Exceptions to this policy must be documented and submitted for approval to the City’s Information Security Officer who will consult with the City Attorney’s Office. Appeals of decisions shall be referred to the Management Services Director.
The Information Security Officer will conduct a thorough documented assessment of the potential risks and vulnerabilities to the confidentiality, integrity, and availability of ePHI at least every two years and shall implement appropriate security measures sufficient to reduce risks and vulnerabilities. Such measures shall be implemented based on the level of risks, capabilities, and operating requirements of each Covered Entity.
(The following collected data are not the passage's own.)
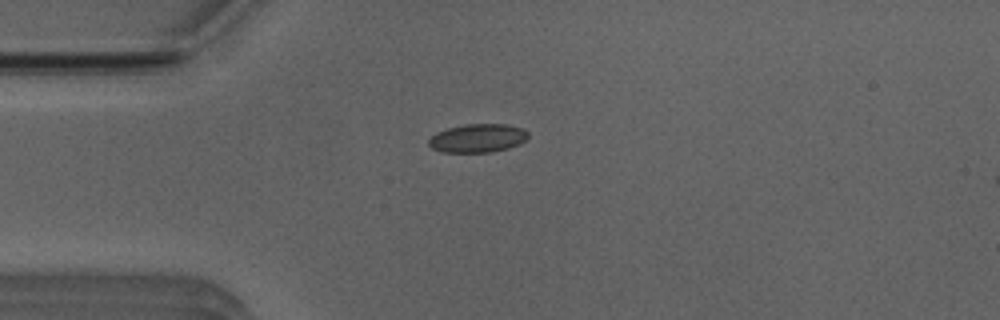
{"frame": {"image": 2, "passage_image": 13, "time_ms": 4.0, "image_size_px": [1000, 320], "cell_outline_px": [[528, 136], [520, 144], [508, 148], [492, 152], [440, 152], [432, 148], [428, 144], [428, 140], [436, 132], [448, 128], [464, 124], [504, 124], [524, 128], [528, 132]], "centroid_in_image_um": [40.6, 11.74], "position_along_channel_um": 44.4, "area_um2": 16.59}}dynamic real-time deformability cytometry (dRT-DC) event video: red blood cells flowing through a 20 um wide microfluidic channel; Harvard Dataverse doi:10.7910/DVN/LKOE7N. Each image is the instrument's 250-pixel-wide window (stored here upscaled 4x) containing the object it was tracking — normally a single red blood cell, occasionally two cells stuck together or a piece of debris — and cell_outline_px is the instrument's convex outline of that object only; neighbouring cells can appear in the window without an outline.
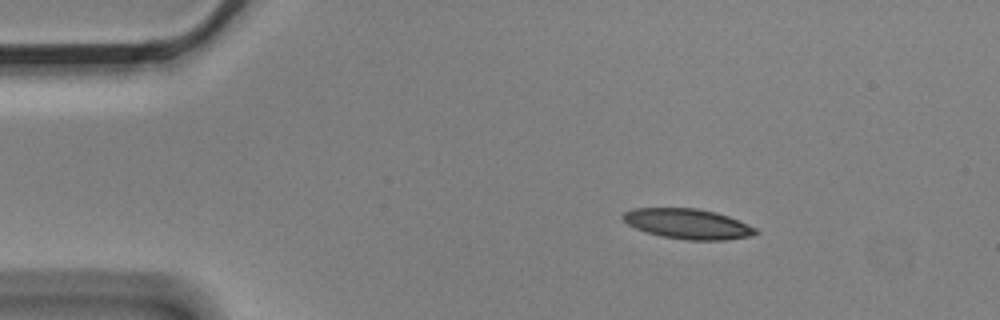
{"species": "Egyptian fruit bat (a non-hibernating species)", "species_latin": "Rousettus aegyptiacus", "temperature_condition": "cold", "stored_images_in_passage": 4, "camera_frame_rate_fps": 3000, "um_per_image_px": 0.085, "animal": {"sex": "male"}, "frame": {"image": 1, "passage_image": 2, "time_ms": 0.333, "image_size_px": [1000, 320], "cell_outline_px": [[760, 232], [752, 236], [724, 240], [688, 240], [664, 236], [648, 232], [636, 228], [628, 224], [620, 216], [624, 212], [632, 208], [696, 208], [716, 212], [728, 216], [748, 224], [756, 228]], "centroid_in_image_um": [58.49, 19.02], "position_along_channel_um": 26.5, "area_um2": 23.24}}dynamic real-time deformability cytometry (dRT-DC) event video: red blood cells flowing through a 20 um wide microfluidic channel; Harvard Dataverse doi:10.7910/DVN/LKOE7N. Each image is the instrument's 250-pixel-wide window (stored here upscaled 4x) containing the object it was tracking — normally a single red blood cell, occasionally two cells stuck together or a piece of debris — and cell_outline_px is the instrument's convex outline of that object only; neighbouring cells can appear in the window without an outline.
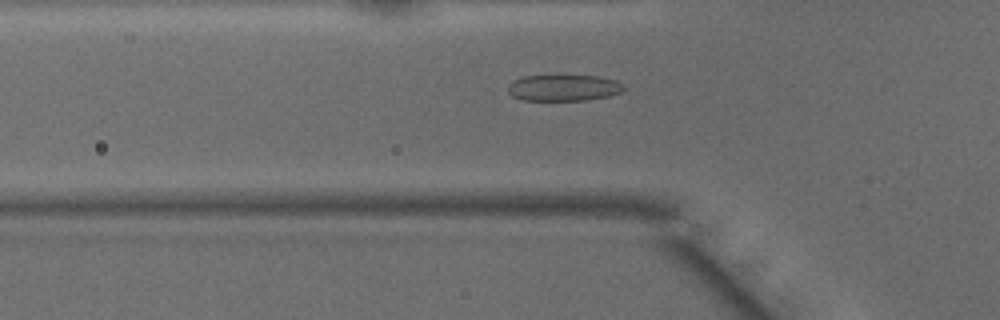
{"species": "common noctule bat (a hibernating species)", "species_latin": "Nyctalus noctula", "temperature_condition": "warm", "stored_images_in_passage": 42, "camera_frame_rate_fps": 3000, "um_per_image_px": 0.085, "animal": {"sex": "male", "body_mass_g": 15.6}, "frame": {"image": 1, "passage_image": 10, "time_ms": 3.0, "image_size_px": [1000, 320], "cell_outline_px": [[624, 88], [620, 92], [608, 96], [588, 100], [524, 100], [512, 96], [508, 92], [508, 84], [512, 80], [524, 76], [556, 72], [600, 76], [616, 80], [624, 84]], "centroid_in_image_um": [47.88, 7.4], "position_along_channel_um": 77.9, "area_um2": 18.84}}
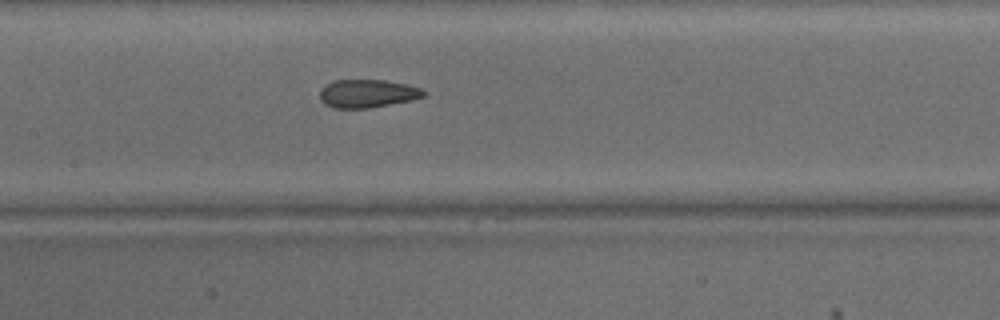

Assessments will be made based on the rule titled “Security Standards for the Protection of Electronic Protected Health Information”, found at 45 CFR Part 160 and Part 164, Subparts A and C. This rule, commonly known as the Security Rule, was adopted to implement the provisions of HIPAA.
The HIPAA Security Series is a series of 7 papers that will provide guidance from the Centers for Medicare and Medicaid Services (CMS) on the appropriate application of the Security Rule. These papers contain checklists, which may be used to guide and document the assessment process.